__Stated task__. Pick out every line in the material below that contains the string "elev".

-- start --

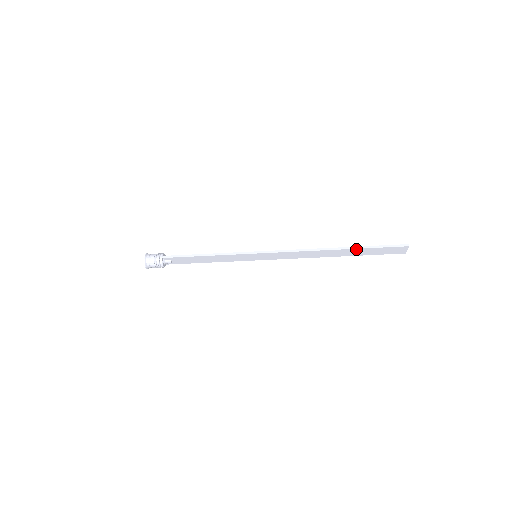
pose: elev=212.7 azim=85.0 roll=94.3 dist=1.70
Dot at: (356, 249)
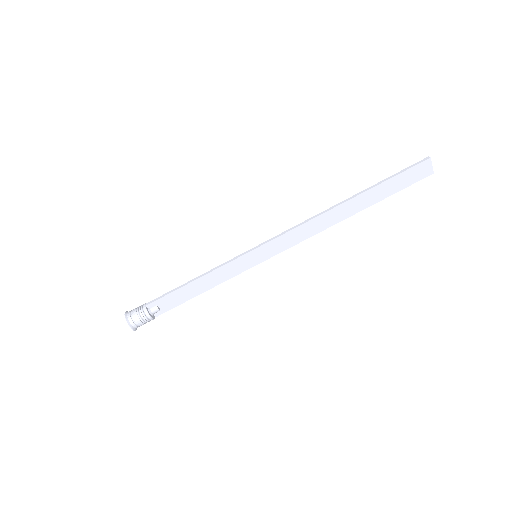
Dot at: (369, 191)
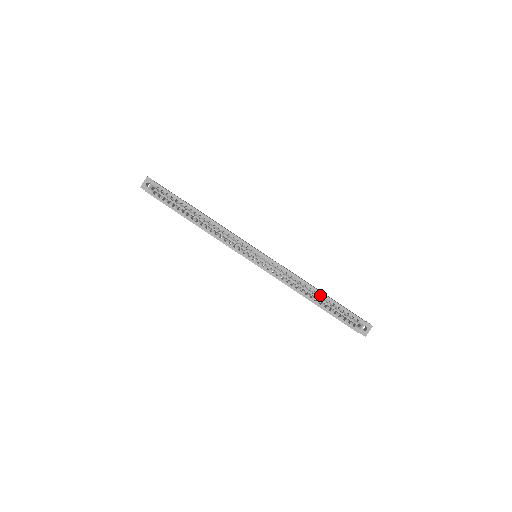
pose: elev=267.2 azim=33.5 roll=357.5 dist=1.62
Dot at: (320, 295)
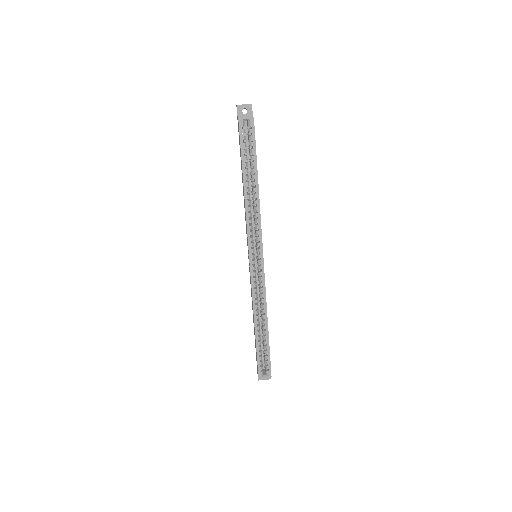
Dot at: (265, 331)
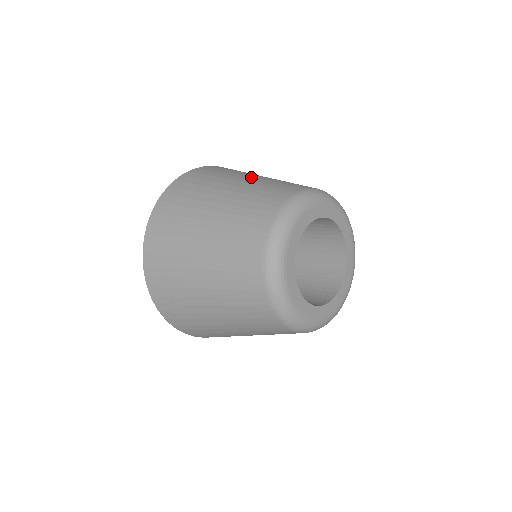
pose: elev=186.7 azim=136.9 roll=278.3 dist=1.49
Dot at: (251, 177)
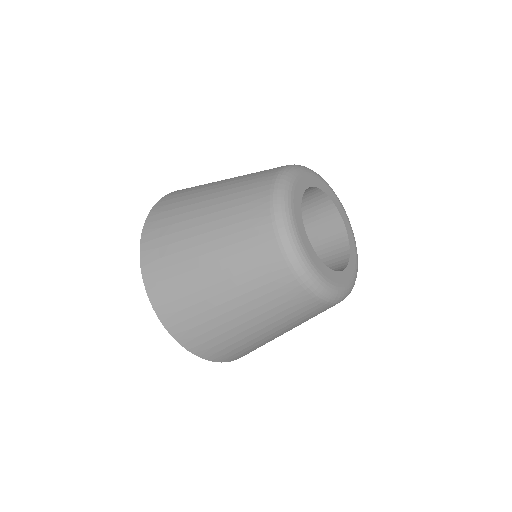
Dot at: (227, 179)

-- end --
-- start --

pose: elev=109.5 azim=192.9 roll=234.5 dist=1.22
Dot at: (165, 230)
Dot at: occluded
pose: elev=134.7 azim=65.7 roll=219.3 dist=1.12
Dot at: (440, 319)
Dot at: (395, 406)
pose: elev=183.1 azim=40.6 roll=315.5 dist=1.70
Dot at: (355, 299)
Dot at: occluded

-- end --

__Correct output__.
pose: elev=212.7 azim=85.0 roll=94.3 dist=1.70
pose: elev=267.2 azim=33.5 roll=357.5 dist=1.62
pose: elev=186.7 azim=136.9 roll=278.3 dist=1.49
pose: elev=109.5 azim=192.9 roll=234.5 dist=1.22
pose: elev=134.7 azim=65.7 roll=219.3 dist=1.12
pose: elev=183.1 azim=40.6 roll=315.5 dist=1.70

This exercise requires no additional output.